- Study text
* * *
Many with #longCovid are finding it difficult to describe what they are feeling. Those of us in the #MECFS and #ChronicLymeDisease #EDS community have had longer to think about and put these experiences into words…
Post-viral illness wreaks havoc on multiple systems within your body which of course are interconnected. The way I describe it is that you are losing your body’s life force — this is different from your soul. And it’s not just energy. It’s your actual life’s force.
In the beginning when you first get sick, you can still feel the healthy parts of you versus the sick parts — kind of like layers of an onion.

But eventually the sick parts seep into the healthy parts and you can no longer distinguish between the two.
This is probably one of the more frightening realizations. The illness is not just infecting parts of you, it is embedded, it is now a part of you. The ways in which you used to adapt and cope continue to evolve as the illness changes you.
It feels like a slow and methodical disintegration and deterioration. Some people have better days, followed by days in which we are not able to get out of bed. Some of us are stuck for days, some for weeks, others for months and years.
The things that we used to love to do are taken away from us. Even something as mundane as going to the coffee shop, going for a walk with your dog, being able to lean over and grab something from the refrigerator without getting dizzy. And so you continue to adapt…
Friends & family start to fade away because they have lives & they need to live them. And so they move on. I do not fault them, it would be nice if they checked in now & then, but I do not fault them for wanting to live. Altho it is acutely painful to lose those you love dearly.
So at first you give up one thing, and perhaps you are able to do it halfway, like a little bit of yoga or going to the coffee shop once per week instead of every morning. Your routine changes, and then you realize one day … that your life is now unrecognizable.
* * *
- Task requirements
1. List every hashtag that appears in the text on post-viral illness.
2. Carry on the text on post-viral illness, starting after its final sentence.
These records come from a separate source and are unrelated to the text on post-viral illness.

(Figure understanding records)
* * *
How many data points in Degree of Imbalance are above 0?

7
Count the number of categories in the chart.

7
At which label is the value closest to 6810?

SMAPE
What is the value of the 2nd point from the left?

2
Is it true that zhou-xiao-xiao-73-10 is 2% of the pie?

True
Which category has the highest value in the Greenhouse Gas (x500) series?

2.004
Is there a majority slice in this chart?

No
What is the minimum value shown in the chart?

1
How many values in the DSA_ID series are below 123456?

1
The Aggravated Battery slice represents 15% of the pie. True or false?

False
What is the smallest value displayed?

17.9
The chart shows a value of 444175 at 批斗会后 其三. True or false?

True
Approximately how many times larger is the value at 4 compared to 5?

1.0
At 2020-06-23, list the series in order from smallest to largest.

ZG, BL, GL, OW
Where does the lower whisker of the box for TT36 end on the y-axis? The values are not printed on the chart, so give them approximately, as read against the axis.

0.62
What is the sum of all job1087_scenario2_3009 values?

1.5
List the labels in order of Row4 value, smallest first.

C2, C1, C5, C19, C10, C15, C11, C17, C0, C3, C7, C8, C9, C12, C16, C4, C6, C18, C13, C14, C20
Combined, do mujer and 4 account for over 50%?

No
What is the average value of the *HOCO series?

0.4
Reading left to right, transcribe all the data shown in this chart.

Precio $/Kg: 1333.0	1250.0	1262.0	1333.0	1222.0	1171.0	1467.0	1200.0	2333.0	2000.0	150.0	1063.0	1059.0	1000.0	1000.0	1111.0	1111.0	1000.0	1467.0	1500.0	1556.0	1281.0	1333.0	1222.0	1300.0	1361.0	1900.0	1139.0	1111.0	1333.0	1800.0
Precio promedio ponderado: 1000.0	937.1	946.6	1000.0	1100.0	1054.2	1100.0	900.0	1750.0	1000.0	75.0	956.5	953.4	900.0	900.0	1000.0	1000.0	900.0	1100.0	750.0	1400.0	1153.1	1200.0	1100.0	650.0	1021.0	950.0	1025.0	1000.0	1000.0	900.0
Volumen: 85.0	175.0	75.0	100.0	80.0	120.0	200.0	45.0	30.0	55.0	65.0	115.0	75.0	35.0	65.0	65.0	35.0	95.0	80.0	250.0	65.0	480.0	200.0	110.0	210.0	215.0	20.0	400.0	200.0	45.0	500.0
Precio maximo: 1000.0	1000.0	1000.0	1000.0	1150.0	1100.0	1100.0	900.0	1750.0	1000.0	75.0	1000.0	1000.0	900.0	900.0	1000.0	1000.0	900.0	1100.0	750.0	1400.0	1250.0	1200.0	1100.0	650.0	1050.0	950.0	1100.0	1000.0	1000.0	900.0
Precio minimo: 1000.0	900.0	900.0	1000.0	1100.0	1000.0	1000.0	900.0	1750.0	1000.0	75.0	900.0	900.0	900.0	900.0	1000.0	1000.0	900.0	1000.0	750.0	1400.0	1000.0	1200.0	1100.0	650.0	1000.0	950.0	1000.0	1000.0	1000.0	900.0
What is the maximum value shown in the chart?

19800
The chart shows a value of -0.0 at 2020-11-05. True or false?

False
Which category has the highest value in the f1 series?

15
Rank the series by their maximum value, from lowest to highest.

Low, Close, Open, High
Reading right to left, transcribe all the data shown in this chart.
* * *
- Numbered responses
1. #longCovid, #MECFS, #ChronicLymeDisease, #EDS

2.
You adapt to one disability, and then you adapt to another. You surrender and you keep surrendering. But all this time, you still maintain hope. Because it is part of the human condition that Hope never dies. Even if it feels like your body slowly is.
You bargain with the Universe or Gd, or whatever you believe in, and you think to yourself, I can do this for another month, I can do this for another year if I have to. But after that, surely I will get my body & life back. Surely my friends and loved ones will come back to me.
But the truth is, we exist in a certain type of purgatory. We are stuck. Doctors don’t know how to treat us, we try many many different things, become guinea pigs, lose our life’s savings, & end up locked in our bedrooms, closed off from the world. Except for online.
Sinking into the seemingly never-ending abyss of the chronic illness unknown.

There’s this intangible feeling when you sink deeper into darker waters and yet you look up and you can still see that sea anemone shape of sunlight. Sharp spikes of potential cure.
Maybe this will be it? This will lift me out of this purgatory? This treatment will surely set me free. Or could it potentially hurt me? This is a good pill laced with scary. If you take it, you could get stronger. But you could grow four eyeballs too.
#MECFS #LongCovid
We are trained to believe that doctors are going to heal us. Like miracle workers. That we take this thing and a few days later we feel perfectly fine. But that’s not the story for so many of us. The “#millionsmissing.”

Sometimes the best you can aim for is less harm.
I got sick in 2012 and pretty much became quarantined by 2015. I barely ever saw my friends. My life and my movements became slower. My world became smaller, and I started existing online.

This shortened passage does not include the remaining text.